Terry Francke, general counsel for the nonprofit group Californians Aware, said that until procurement recommendations such as the AIIM document explicitly discuss FOIA and public access to information, it will remain difficult to pry information out of government organizations.

“Security is overtly and understandably mentioned,” he said. “But it seems to me that unless the bias for disclosure that is expressed in FOIA and its state law equivalents is somehow engineered into these systems, access will, de facto, be a neglected and therefore needlessly and persistently burdened right.”

When the government buys electronic records systems, it should require that those systems facilitate public access to information, Francke said.

The government should require software vendors to propose systems that segregate legally confidential information from public records and then make the latter easily searchable by the public, he said.

“It’s an issue that might have been addressed had records been electronic at the time that FOIA was first passed [in 1966] but somehow has been bypassed by the evolution of the technology,” Francke said.

An AIIM committee composed of representatives from federal, state and local government agencies, and industry drafted the recommendations.

Robert Blatt, chairman of the AIIM committee and president of Electronic Image Designers, a document-management consulting firm, said the document does not attempt to instruct organizations on managing their internal records, permissions or archives. Rather, it provides guidance on the technologies so records managers can make access decisions.

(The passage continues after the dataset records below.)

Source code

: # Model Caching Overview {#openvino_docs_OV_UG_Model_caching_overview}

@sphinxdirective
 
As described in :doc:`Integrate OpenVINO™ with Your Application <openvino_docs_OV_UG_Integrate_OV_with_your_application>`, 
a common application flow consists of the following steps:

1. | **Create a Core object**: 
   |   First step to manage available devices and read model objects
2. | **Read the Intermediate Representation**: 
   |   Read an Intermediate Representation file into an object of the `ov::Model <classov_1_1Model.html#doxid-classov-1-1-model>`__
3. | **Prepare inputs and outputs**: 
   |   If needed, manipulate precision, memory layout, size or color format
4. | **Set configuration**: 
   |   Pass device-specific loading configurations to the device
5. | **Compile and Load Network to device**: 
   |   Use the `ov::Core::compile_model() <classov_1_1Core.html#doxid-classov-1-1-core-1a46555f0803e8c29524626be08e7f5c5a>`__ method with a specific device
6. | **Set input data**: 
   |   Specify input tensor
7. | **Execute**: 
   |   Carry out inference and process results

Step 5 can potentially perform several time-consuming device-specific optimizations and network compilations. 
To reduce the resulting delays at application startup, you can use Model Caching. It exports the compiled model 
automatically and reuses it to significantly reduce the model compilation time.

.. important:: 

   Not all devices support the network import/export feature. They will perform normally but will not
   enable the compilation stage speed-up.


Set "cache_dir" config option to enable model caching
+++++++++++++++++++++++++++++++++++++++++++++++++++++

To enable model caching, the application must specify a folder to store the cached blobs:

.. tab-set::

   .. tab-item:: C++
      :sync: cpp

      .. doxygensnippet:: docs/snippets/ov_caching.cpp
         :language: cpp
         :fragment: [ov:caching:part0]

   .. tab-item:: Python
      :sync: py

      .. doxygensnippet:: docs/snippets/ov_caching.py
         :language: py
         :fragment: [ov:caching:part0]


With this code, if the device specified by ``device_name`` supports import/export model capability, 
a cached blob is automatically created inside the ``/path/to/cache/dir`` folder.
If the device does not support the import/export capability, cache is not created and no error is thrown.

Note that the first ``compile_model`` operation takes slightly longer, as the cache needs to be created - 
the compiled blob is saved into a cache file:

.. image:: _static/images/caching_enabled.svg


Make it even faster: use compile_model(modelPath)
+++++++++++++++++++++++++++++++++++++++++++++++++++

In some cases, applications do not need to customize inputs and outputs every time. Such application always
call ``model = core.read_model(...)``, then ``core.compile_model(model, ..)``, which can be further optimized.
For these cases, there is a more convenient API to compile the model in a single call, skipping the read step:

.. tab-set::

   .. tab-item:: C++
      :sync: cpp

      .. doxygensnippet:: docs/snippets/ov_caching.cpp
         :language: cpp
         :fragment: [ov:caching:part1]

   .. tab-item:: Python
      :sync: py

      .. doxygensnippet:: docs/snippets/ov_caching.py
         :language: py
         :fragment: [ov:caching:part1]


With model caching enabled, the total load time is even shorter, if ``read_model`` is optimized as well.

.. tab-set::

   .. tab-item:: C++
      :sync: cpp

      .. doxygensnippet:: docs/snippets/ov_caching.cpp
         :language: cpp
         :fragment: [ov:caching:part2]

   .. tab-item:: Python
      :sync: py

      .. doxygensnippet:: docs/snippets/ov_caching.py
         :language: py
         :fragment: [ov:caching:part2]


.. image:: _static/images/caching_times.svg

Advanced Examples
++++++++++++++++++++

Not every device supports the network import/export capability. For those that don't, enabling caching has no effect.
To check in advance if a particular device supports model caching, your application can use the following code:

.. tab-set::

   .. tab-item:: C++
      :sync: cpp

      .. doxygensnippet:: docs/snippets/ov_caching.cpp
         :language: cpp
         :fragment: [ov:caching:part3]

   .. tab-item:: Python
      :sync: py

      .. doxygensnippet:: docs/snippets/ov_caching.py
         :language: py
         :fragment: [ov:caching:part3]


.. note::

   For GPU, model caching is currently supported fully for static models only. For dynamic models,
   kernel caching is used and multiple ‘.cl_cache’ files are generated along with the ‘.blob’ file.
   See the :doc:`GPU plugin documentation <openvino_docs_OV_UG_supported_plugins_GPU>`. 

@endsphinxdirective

Blatt said organizations can easily comply with FOIA requests if the system is properly configured and implemented.

The document references FOIA indirectly in a section that advises agencies and institutions to determine whether vendors under consideration meet the organization’s legality standards, he noted.

“Legality issues that should be considered by legal advisers include information expungement, legal acceptance of records, retention requirements and information redaction. Each of these issues are organization-dependent and should be considered by legal advisers,” the AIIM guidelines state.

Blatt said software vendors have already made it easy to separate legally confidential information from public information via standard administrative controls.

“The issue isn’t with the [enterprise content management] software, but rather the configuration controls selected and implemented by the organization,” he said. “It’s not the technology; it’s the implementation.”

California’s chief information officer, Clark Kelso, said the state is beginning to deal with the issue of Web site accessibility. A policy-making committee that oversees California’s Web presence has made accessibility one of its priorities, he said.

Records management systems advanceWeb-based systems for managing electronic records have some advantages over traditional client/server-based document management.

Among the features Web-based systems offer are the ability to:

  • Control access to documents.
  • Link documents to other sources, including other Web sites.
  • Easily update documents.
  • Position documents as part of a business process requiring two-way communication.